Flash Fiction Challenge

Wallowing in my second NaNoWriMo failure, I decided on only the sixth day that I’m not a writer of novels. At least, not in the traditional sense. My 2012 NaNo word count sits idly somewhere around the 5K mark, where I have, for the most part, given up on it.

That said, in the last seven days, I’ve written three entirely adequate pieces of short fiction, one of which contains no three-letter words. Beat that with a stick. The week before, I wrote two little fictional stories. I realized that I’ve been writing little pieces of flash fiction all along without even knowing it.

For those of you who are wondering just what the hell flash fiction is, and I include myself in that number since I did have to look it up, here’s a definition from Wiki: “Flash fiction is a style of fictional literature or fiction of extreme brevity. There is no widely accepted definition of the length of the category. Some self-described markets for flash fiction impose caps as low as three hundred words, while others consider stories as long as a thousand words to be flash fiction.”

After I accepted my failure as a novelist, I noodled about the interwebbery and discovered a site that has 365 flash fiction prompts. Well, they’re not so much prompts as phrases to write about. I did the first one, Suitably Warm, today. I wrote it without using any three-letter words as the Daily Post prompt instructed, combining two challenges into one. I’m awesome like that.

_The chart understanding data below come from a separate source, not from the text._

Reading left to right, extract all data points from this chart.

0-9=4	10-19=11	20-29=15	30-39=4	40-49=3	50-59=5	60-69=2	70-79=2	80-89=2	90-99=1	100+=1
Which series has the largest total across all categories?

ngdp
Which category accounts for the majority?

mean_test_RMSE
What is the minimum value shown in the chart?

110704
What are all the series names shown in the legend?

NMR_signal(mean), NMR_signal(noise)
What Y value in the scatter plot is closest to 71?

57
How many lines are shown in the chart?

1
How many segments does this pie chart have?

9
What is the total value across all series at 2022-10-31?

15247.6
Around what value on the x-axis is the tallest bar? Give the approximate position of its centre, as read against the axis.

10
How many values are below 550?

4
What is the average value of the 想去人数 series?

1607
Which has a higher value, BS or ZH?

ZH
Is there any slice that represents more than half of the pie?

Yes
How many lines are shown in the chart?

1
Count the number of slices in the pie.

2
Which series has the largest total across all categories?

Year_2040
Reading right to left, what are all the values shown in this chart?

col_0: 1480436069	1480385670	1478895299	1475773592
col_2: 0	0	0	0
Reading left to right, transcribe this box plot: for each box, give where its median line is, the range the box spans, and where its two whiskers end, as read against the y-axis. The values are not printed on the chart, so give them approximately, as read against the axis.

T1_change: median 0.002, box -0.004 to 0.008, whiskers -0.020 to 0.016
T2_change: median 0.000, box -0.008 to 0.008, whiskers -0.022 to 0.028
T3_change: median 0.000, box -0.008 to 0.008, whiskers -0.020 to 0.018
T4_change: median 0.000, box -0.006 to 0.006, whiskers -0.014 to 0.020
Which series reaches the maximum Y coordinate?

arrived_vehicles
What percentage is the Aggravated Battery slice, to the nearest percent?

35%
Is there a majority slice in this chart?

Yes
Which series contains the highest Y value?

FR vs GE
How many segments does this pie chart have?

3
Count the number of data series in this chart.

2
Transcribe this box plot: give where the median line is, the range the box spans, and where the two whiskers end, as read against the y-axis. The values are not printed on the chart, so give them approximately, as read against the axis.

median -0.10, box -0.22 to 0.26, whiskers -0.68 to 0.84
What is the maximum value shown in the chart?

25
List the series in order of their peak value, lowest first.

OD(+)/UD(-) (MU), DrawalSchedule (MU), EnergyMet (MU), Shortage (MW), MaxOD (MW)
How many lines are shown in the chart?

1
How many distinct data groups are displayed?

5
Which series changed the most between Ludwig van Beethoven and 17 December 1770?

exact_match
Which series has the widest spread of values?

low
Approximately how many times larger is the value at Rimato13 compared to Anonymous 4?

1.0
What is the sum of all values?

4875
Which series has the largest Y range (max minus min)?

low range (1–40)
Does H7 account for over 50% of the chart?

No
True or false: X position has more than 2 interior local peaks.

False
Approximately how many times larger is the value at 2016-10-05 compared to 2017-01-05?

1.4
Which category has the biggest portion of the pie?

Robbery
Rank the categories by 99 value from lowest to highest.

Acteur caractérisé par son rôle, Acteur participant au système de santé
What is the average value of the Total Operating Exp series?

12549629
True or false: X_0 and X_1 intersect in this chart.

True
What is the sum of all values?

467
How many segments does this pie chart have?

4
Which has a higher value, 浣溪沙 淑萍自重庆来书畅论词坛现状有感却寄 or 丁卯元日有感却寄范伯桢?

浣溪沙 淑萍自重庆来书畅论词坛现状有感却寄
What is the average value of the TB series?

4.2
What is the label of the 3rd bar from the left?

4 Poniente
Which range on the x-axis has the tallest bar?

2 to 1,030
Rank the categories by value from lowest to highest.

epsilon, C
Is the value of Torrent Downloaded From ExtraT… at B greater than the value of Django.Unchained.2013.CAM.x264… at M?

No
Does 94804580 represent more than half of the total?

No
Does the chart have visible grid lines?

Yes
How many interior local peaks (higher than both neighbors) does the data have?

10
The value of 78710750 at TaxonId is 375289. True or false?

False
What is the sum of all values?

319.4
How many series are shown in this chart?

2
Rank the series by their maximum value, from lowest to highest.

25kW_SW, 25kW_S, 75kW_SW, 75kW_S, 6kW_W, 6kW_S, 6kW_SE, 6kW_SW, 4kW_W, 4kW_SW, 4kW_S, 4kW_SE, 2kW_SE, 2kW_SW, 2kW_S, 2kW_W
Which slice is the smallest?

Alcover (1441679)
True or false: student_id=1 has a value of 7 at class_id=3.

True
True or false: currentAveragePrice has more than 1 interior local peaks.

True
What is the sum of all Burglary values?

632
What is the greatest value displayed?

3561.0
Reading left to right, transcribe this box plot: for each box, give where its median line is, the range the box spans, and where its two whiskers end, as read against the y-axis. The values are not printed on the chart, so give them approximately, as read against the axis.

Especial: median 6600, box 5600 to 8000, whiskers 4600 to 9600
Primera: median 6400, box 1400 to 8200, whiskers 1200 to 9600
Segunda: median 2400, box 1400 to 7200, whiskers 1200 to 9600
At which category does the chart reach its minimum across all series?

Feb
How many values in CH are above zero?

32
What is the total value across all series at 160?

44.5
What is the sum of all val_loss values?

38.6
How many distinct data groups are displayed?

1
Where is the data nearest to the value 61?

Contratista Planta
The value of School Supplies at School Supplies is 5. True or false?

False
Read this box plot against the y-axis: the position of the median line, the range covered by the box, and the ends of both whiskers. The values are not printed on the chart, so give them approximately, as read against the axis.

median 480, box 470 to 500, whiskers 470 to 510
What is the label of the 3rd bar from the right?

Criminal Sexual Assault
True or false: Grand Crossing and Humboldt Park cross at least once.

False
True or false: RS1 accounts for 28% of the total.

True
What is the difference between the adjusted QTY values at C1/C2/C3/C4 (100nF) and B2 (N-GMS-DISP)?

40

The three short stories I wrote this week could be considered flash fiction in certain circles. 1,000 Words: The Last Picture is exactly 1,000 words because I was being a smartass with the prompt. Revisionist Fish is 667 words and Suitably Warm: No Three-Letter Words is 480 words. All three of those sort of fit within the very vague definition of flash fiction. In fact, nearly every single piece of fiction on this blog could be considered flash fiction and there’s quite a bit of it. The shortest story I wrote was in response to a prompt that had me “Write a 100-word story without using the letter ‘e’ in any words.” That one was a bitch.

I’m not fond of watching word counts. Part of the reason I have a hate/love (mostly hate) relationship with NaNoWriMo is word counts. You’ll be cruising along writing something and thinking it’s awesome. You save and update your online word count only to realize that you wrote 600 words. The word counter slaps you across the face and says you need to write 1066 more words to finish on time, otherwise, you won’t finish until January 30, 2015. Well, crap. NaNo does not take quality into consideration. It only eats words in bulk and I’m not really a bulk writer.

I have no intention of writing exactly between 300 and 1,000 words for each prompt. I hate word counts and I refuse to be beholden to them. I will write as much as I have to say on a subject and that’s that.

Now, I know how I am with setting daily goals for myself. It’s just not going to happen really. I’m not going to force myself to write something every day because that is a surefire way to set myself up for failure. 365 prompts may take 795 days to write, but that’s OK. I will do the best I can while still answering Daily Post prompts and writing all the random crap that clutters up my brain anyway. I added a category called 365 Flash Fiction Challenge to keep track.

This might be a lame excuse not completing NaNoWriMo again, but it’s really not intended as penance. It’s just that I think I can do it as long as I have a fire under my buttocks and something awesome might come from it that is not a novel. You never know.